How China’s AI Start-ups Are Rewiring the Way Models Remember

Faced with tightening chip supplies, China’s emerging AI companies are taking a new path, reprogramming the algorithms behind their large language models (LLMs) to achieve more with less. Rather than relying solely on expensive high-end semiconductors, these firms are betting that smarter architecture can compensate for limited hardware.
As access to advanced computing components narrows under global export restrictions, Chinese developers are focusing on a fundamental weakness inside today’s AI systems: the way models process and remember information. Their goal is to remove the “algorithmic bottleneck” that makes scaling large models so costly.
At the heart of this effort is the “attention mechanism,” the neural process that allows an LLM to determine which parts of previous data are relevant to a new input. The standard “full attention” method requires the system to compare every new token of data with all those that came before it. While effective, this method becomes exponentially more demanding as the dataset grows, pushing memory and processing limits to their extremes.
Start-ups such as Moonshot AI and DeepSeek are working on more efficient, hybrid forms of attention that reduce this computational burden. Their experiments include adaptive attention layers and memory-optimized retrieval systems that enable models to focus selectively on key data instead of recalculating every connection.
Developers say these innovations could help local AI firms compete globally without needing the same level of hardware muscle as U.S. tech giants. “It’s not only about chips anymore; it’s about how smartly you use them,” one researcher from a Beijing-based lab told domestic media this week.
The new generation of models emphasizes energy efficiency and resource optimization, crucial factors as training costs skyrocket. By redesigning internal memory functions, Chinese engineers hope to close the performance gap with leading Western systems, even as hardware constraints persist.

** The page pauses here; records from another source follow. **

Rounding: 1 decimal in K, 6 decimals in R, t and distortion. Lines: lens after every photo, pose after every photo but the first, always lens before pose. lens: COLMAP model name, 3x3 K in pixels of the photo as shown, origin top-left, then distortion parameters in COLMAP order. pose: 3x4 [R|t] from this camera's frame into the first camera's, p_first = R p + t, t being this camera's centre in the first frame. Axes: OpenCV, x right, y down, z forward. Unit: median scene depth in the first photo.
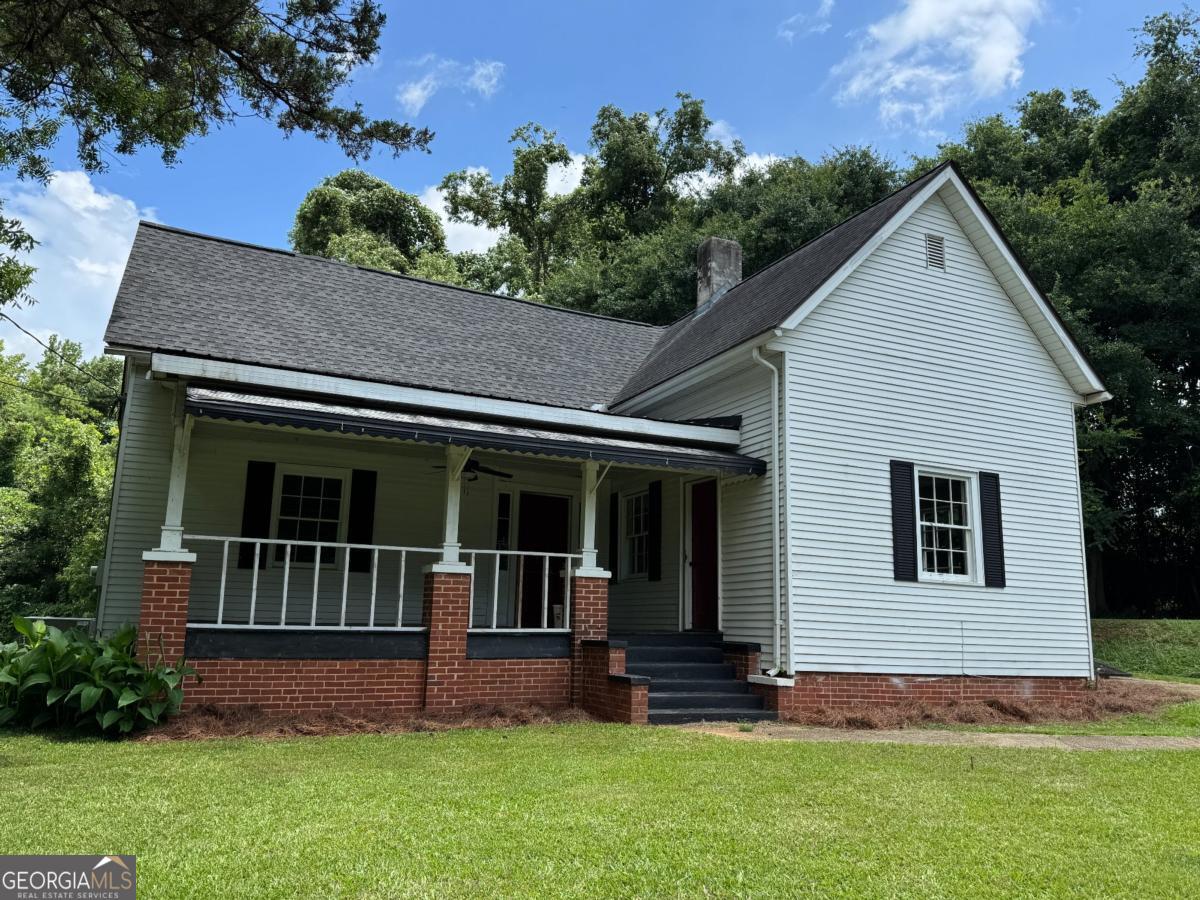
lens RADIAL K [[914.0, 0, 593.6], [0, 914.0, 442.0], [0, 0, 1]] dist [0.057971, -0.064820]
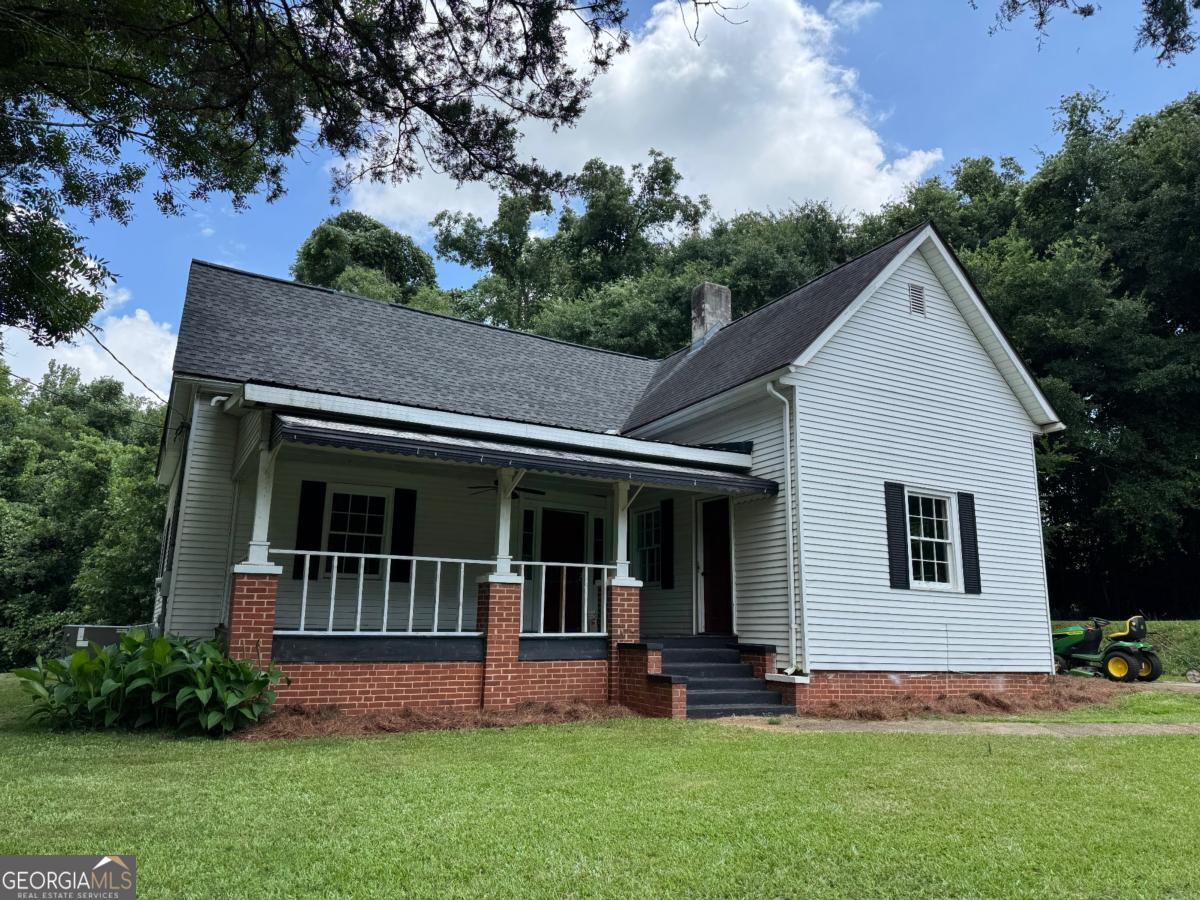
lens RADIAL K [[831.7, 0, 594.7], [0, 831.7, 442.9], [0, 0, 1]] dist [0.051222, -0.060378]
pose [[0.998515, 0.005512, 0.054207, -0.090846], [-0.004358, 0.999762, -0.021382, -0.004706], [-0.054312, 0.021114, 0.998301, -0.013198]]
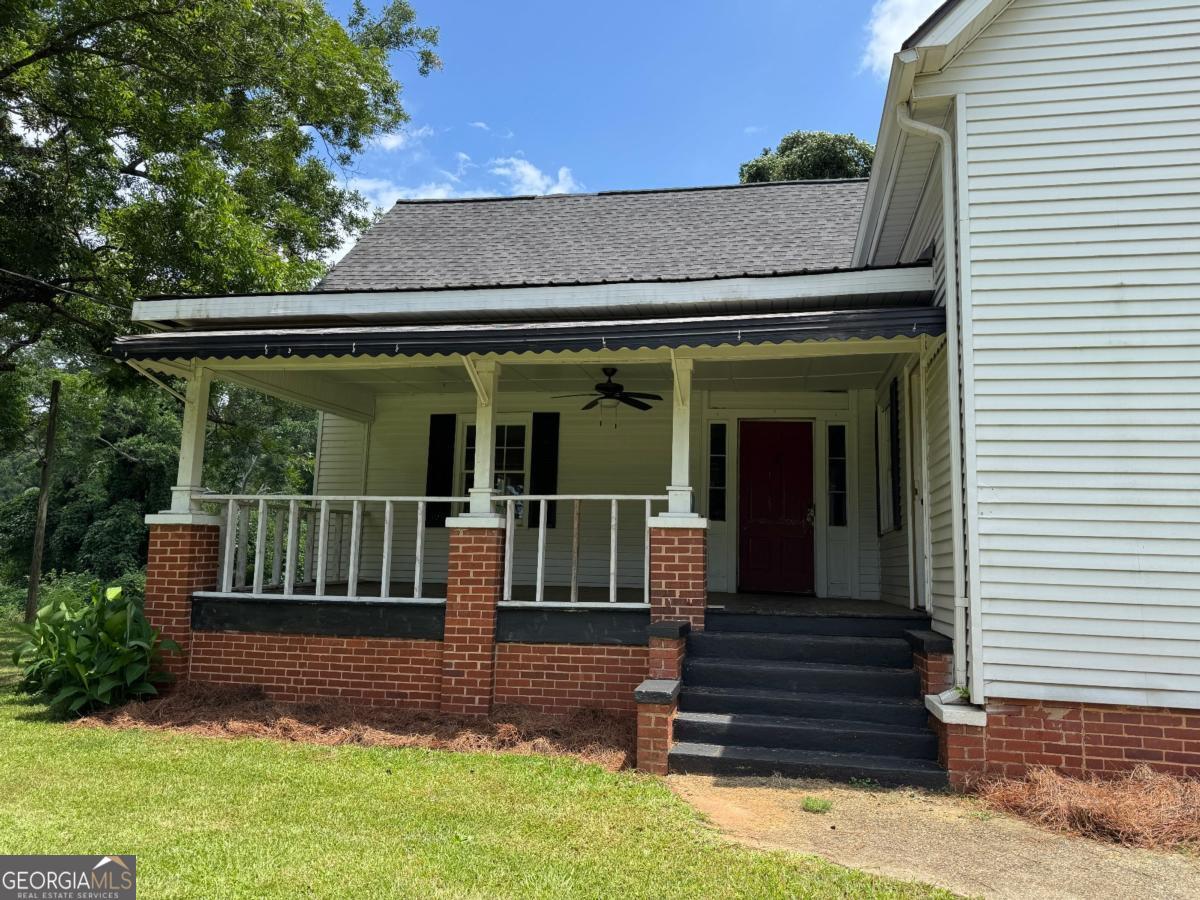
lens RADIAL K [[831.7, 0, 608.7], [0, 831.7, 440.2], [0, 0, 1]] dist [0.051222, -0.060378]
pose [[0.809574, -0.089815, -0.580106, 0.301939], [0.110904, 0.993831, 0.000904, 0.073609], [0.576446, -0.065067, 0.814541, 0.452467]]
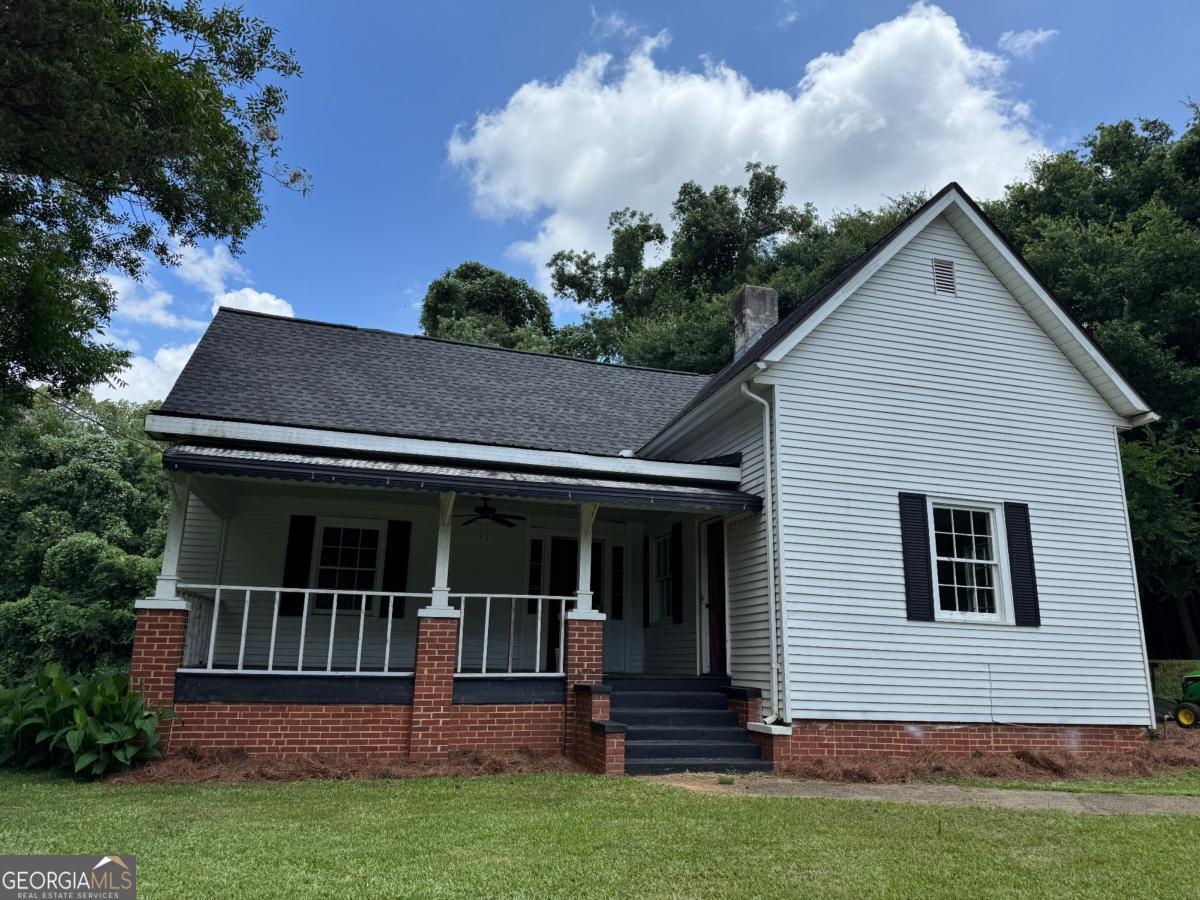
lens RADIAL K [[831.7, 0, 594.9], [0, 831.7, 442.2], [0, 0, 1]] dist [0.051222, -0.060378]
pose [[0.986517, -0.045025, -0.157341, 0.151238], [0.034337, 0.996956, -0.070000, 0.017726], [0.160014, 0.063653, 0.985060, 0.091764]]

Industry analysts note that this algorithm-first approach could redefine China’s competitive edge in AI. If successful, it may allow the country’s start-ups to advance in foundational model development without depending heavily on imported chips.
For investors and policymakers, the shift signals a broader technological pivot: from scale-driven growth to efficiency-driven innovation. The outcome could influence not only China’s AI trajectory but also the global architecture of future intelligent systems.
As one Shanghai-based venture capitalist put it, “Hardware limits have forced creativity. What used to be an obstacle is now an opportunity to rethink how machines learn and remember.”